►

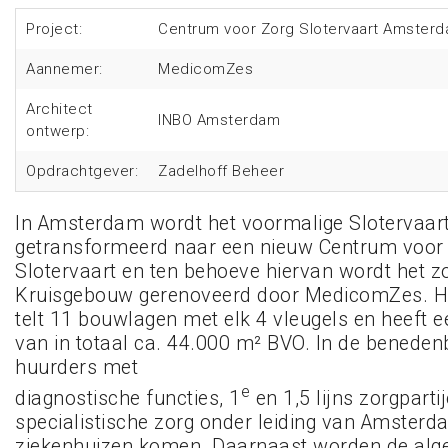
Project:
Centrum voor Zorg Slotervaart Amster
Aannemer:
MedicomZes
Architect
INBO Amsterdam
ontwerp:
Opdrachtgever:
Zadelhoff Beheer
In Amsterdam wordt het voormalige Slotervaar
getransformeerd naar een nieuw Centrum voor
Slotervaart en ten behoeve hiervan wordt het
Kruisgebouw gerenoveerd door MedicomZes. H
telt 11 bouwlagen met elk 4 vleugels en heeft 
van in totaal ca. 44.000 m² BVO. In de benede
huurders met
e
diagnostische functies, 1
en 1,5 lijns zorgpart
specialistische zorg onder leiding van Amster
ziekenhuizen komen. Daarnaast worden de alg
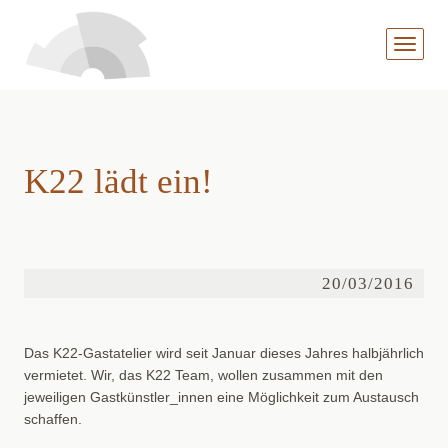
MENÜ
AUFKL
K22 lädt ein!
20/03/2016
Das K22-Gastatelier wird seit Januar dieses Jahres halbjährlich
vermietet. Wir, das K22 Team, wollen zusammen mit den
jeweiligen Gastkünstler_innen eine Möglichkeit zum Austausch
schaffen.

◄

REQUEST:
If a record holds a picture, leave the picture out, but repeat every line exactly.

EXERCISE SOLUTION:
Project:
Centrum voor Zorg Slotervaart Amster
Aannemer:
MedicomZes
Architect
INBO Amsterdam
ontwerp:
Opdrachtgever:
Zadelhoff Beheer
In Amsterdam wordt het voormalige Slotervaar
getransformeerd naar een nieuw Centrum voor
Slotervaart en ten behoeve hiervan wordt het
Kruisgebouw gerenoveerd door MedicomZes. H
telt 11 bouwlagen met elk 4 vleugels en heeft 
van in totaal ca. 44.000 m² BVO. In de benede
huurders met
e
diagnostische functies, 1
en 1,5 lijns zorgpart
specialistische zorg onder leiding van Amster
ziekenhuizen komen. Daarnaast worden de alg
MENÜ
AUFKL
K22 lädt ein!
20/03/2016
Das K22-Gastatelier wird seit Januar dieses Jahres halbjährlich
vermietet. Wir, das K22 Team, wollen zusammen mit den
jeweiligen Gastkünstler_innen eine Möglichkeit zum Austausch
schaffen.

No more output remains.